To all my fellow sons and daughters of the Great White North, a happy and glorious Dominion Day to you.
There are many things I love about my native land. It doesn't have Fannie Mae and Freddie Mac, so its housing market was not clobbered by subprime mumbo-jumbo. Its foreign policy in recent years has been sober and serious, as Israel and others appreciate.
Beyond that, its political class seems less weird, or at any rate less expensive to maintain. I find the whole Emirs-of-Incumbistan thing at the US Senate almost too stomach-churning to be around at close quarters. In Canadian politics, by contrast, you don't get a retinue, and, when your number's up, you don't parlay your Rolodex and Capitol parking pass into a gazillion-dollar-a-year lobbying gig.

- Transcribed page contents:
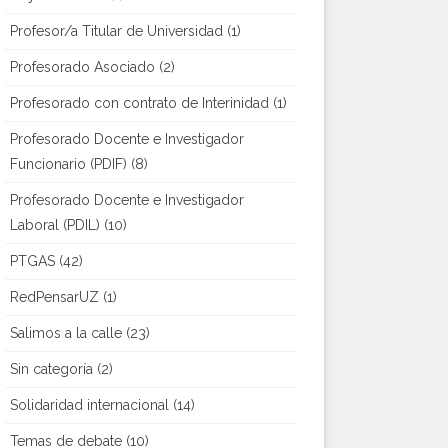
Profesor/a Titular de Universidad
(1)
Profesorado Asociado
(2)
Profesorado con contrato de Interinidad
(1)
Profesorado Docente e Investigador
Funcionario (PDIF)
(8)
Profesorado Docente e Investigador
Laboral (PDIL)
(10)
PTGAS
(42)
RedPensarUZ
(1)
Salimos a la calle
(23)
Sin categoría
(2)
Solidaridad internacional
(14)
Temas de debate
(10)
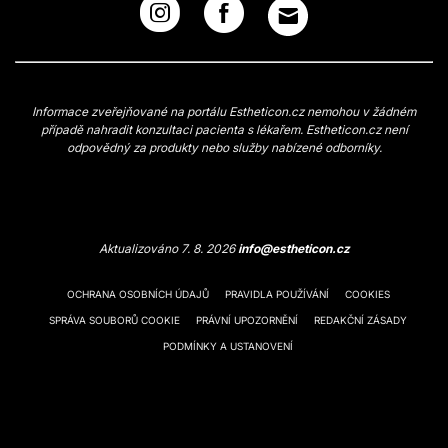
Informace zveřejňované na portálu Estheticon.cz nemohou v žádném
případě nahradit konzultaci pacienta s lékařem. Estheticon.cz není
odpovědný za produkty nebo služby nabízené odborníky.
Aktualizováno 7. 8. 2026
info@estheticon.cz
OCHRANA OSOBNÍCH ÚDAJŮ
PRAVIDLA POUŽÍVÁNÍ
COOKIES
SPRÁVA SOUBORŮ COOKIE
PRÁVNÍ UPOZORNĚNÍ
REDAKČNÍ ZÁSADY
PODMÍNKY A USTANOVENÍ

- Activity list:
A - Translate this sentence from the Dominion Day piece into French: "There are many things I love about my native land."
B - Carry the Dominion Day piece further, starting after its final sentence.
The entries are material separate from the Dominion Day piece.

- Your responses:
A - Il y a beaucoup de choses que j'aime dans mon pays natal.

B -
I spoke in Ottawa last year, at Preston Manning's annual shindig, and began my remarks with a reference to a bit of current news - that Patrick Brazeau, having been kicked out of the Canadian Senate, was now working as day manager at a strip club. In most businesses, day manager is a more prestigious position than night manager, but I gather it's not so in the exotic dancing profession. Anyway, here's what I said on the subject in Canada's capital last March:
There are some things that Canada does better than America – post-political life being one of them. I love that Senator Patrick Brazeau is now the day manager of the Barefax Club. One moment you're in the Senate getting fawned on by the Gentleman Usher of the Black Rod, the next you're the Gentleman Washer of the Sparkly Pole. Brilliant.
I would like to live long enough to see Chuck Schumer, Pat Leahy et al down south forced to follow that career trajectory.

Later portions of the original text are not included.